> _Stored entries_
↓↓↓

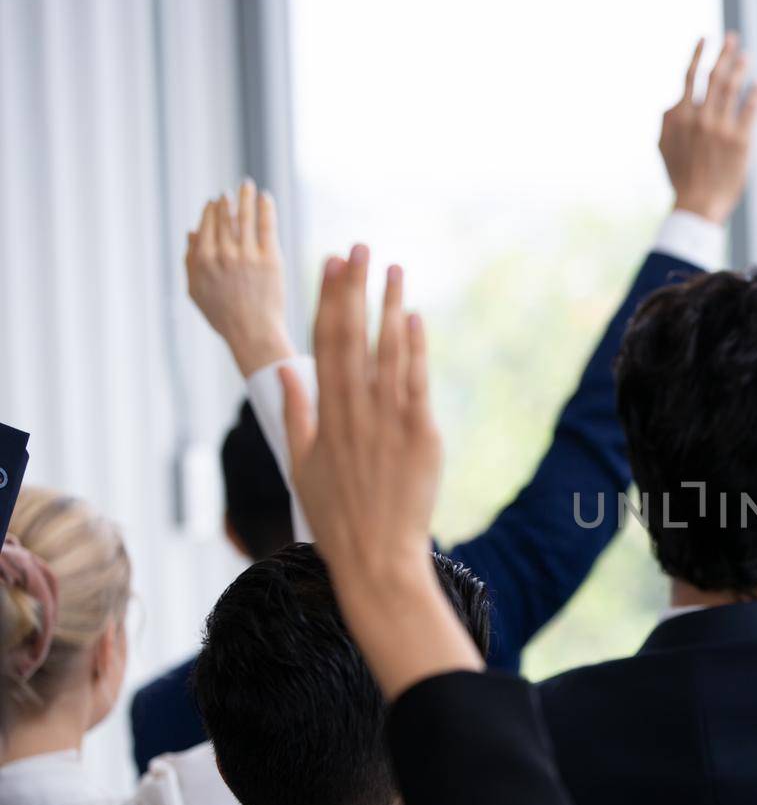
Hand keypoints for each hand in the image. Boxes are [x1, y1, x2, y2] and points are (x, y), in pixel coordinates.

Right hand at [185, 178, 292, 376]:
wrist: (252, 332)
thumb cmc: (223, 315)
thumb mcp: (196, 290)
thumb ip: (190, 260)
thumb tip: (191, 231)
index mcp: (202, 260)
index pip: (206, 225)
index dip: (211, 211)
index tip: (215, 201)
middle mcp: (223, 254)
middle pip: (225, 218)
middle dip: (227, 201)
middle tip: (231, 191)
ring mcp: (247, 255)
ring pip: (245, 217)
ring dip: (246, 197)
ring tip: (248, 185)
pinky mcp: (270, 259)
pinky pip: (266, 226)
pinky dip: (265, 209)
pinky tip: (266, 198)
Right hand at [281, 246, 482, 696]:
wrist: (377, 559)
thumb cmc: (337, 517)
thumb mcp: (301, 465)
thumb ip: (297, 415)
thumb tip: (286, 373)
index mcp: (323, 416)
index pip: (321, 344)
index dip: (325, 299)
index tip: (328, 262)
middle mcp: (353, 412)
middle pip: (350, 337)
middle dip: (353, 288)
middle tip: (358, 245)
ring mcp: (388, 422)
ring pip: (387, 351)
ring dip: (389, 305)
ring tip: (393, 267)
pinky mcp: (421, 435)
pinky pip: (417, 382)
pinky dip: (416, 347)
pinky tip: (414, 316)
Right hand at [659, 33, 756, 224]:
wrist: (698, 204)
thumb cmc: (681, 177)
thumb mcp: (663, 146)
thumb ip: (667, 120)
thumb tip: (674, 101)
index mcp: (681, 116)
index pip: (691, 76)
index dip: (699, 54)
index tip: (706, 39)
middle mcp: (701, 117)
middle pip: (715, 76)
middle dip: (724, 54)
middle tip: (733, 39)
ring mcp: (721, 128)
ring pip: (732, 89)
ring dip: (740, 69)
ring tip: (746, 57)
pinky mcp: (740, 141)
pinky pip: (749, 111)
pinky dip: (754, 96)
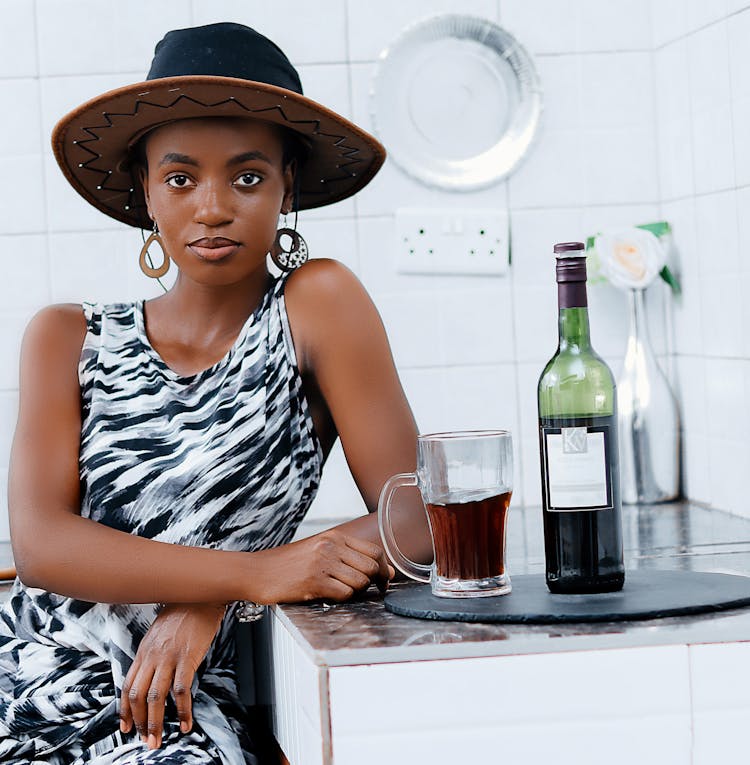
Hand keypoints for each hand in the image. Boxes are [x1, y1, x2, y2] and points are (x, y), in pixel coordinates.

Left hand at [120, 602, 225, 749]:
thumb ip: (154, 651)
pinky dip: (183, 710)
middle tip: (145, 740)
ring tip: (158, 739)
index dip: (125, 710)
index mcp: (144, 650)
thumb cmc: (184, 610)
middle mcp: (152, 655)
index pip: (127, 685)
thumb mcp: (160, 630)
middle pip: (137, 695)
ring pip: (155, 697)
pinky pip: (181, 690)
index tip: (127, 727)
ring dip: (155, 722)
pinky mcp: (187, 657)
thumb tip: (152, 672)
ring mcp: (168, 657)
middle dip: (139, 722)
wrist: (201, 595)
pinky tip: (186, 722)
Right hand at [252, 530, 394, 603]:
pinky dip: (342, 599)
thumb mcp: (318, 550)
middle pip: (372, 567)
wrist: (256, 571)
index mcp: (335, 537)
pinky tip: (329, 596)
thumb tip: (384, 571)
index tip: (383, 580)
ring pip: (360, 582)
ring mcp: (323, 563)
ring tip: (340, 591)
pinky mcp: (314, 581)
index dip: (384, 568)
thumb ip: (348, 557)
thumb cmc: (288, 564)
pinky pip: (345, 594)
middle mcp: (331, 546)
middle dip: (374, 583)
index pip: (375, 550)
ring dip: (356, 592)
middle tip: (366, 591)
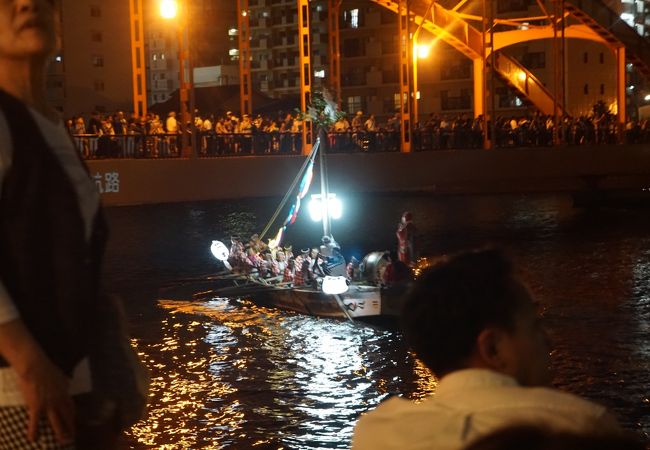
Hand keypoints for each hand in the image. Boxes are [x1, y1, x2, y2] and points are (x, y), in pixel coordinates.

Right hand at [0, 320, 74, 443]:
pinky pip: (35, 422)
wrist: (35, 366)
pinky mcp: (37, 406)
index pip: (72, 408)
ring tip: (62, 441)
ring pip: (57, 422)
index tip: (74, 424)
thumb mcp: (60, 375)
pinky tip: (33, 439)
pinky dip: (34, 431)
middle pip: (67, 417)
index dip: (73, 417)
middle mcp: (60, 400)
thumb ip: (64, 382)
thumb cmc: (46, 368)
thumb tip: (68, 382)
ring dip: (60, 432)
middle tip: (72, 437)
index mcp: (65, 393)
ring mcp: (49, 404)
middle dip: (71, 428)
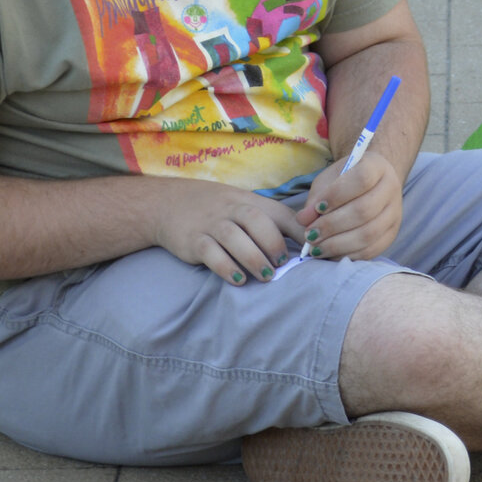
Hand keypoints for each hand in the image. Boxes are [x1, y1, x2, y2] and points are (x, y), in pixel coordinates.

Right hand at [151, 179, 301, 285]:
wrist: (168, 204)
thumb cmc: (219, 210)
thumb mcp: (245, 207)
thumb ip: (272, 222)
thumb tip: (308, 243)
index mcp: (250, 202)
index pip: (279, 212)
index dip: (299, 230)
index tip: (312, 248)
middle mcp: (231, 210)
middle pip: (256, 220)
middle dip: (273, 243)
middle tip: (282, 264)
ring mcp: (211, 224)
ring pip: (234, 238)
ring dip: (253, 258)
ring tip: (266, 276)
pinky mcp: (193, 241)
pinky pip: (210, 253)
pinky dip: (226, 267)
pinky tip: (238, 280)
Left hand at [294, 148, 404, 263]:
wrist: (371, 185)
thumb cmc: (344, 181)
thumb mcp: (328, 181)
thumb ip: (316, 198)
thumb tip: (304, 220)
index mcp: (377, 166)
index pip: (362, 179)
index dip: (337, 195)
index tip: (317, 207)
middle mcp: (391, 189)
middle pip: (364, 210)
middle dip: (332, 225)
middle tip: (310, 235)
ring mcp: (395, 214)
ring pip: (368, 233)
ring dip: (337, 244)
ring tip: (315, 248)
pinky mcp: (391, 235)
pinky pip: (371, 250)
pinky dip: (347, 255)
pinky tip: (330, 254)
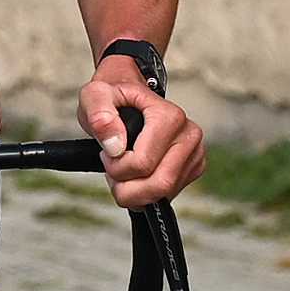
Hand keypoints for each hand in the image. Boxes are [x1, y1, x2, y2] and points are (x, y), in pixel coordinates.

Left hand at [83, 50, 205, 208]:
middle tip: (112, 171)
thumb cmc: (114, 98)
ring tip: (122, 172)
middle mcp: (188, 135)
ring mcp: (194, 153)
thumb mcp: (95, 96)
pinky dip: (147, 193)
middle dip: (127, 188)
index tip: (106, 154)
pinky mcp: (194, 168)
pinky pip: (169, 195)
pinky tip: (137, 176)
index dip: (117, 167)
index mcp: (169, 116)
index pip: (142, 163)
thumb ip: (99, 115)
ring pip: (165, 193)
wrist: (127, 99)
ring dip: (135, 193)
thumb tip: (115, 146)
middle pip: (159, 184)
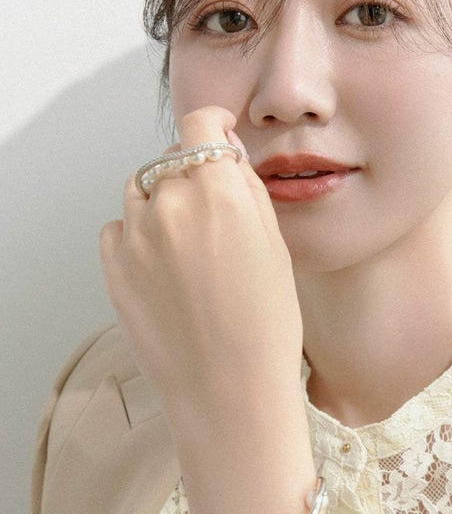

↑↑↑

> _WHAT TO PRODUCE_
Begin at the first line of the records. Print every line through the one containing "index pip: (206, 225)" exactly, but skip the pictures.

> _RESPONSE BOX_
Hand keypoints for each hand in the image. Boxes are [x1, y1, x2, y2] and points are (x, y), in pixel coordinates.

Right hand at [185, 178, 292, 376]:
wrist: (252, 332)
thumb cmc: (223, 315)
thumb mcp: (196, 290)
thumb ip: (190, 260)
thumb tip: (191, 231)
index mcp: (202, 260)
index pip: (206, 225)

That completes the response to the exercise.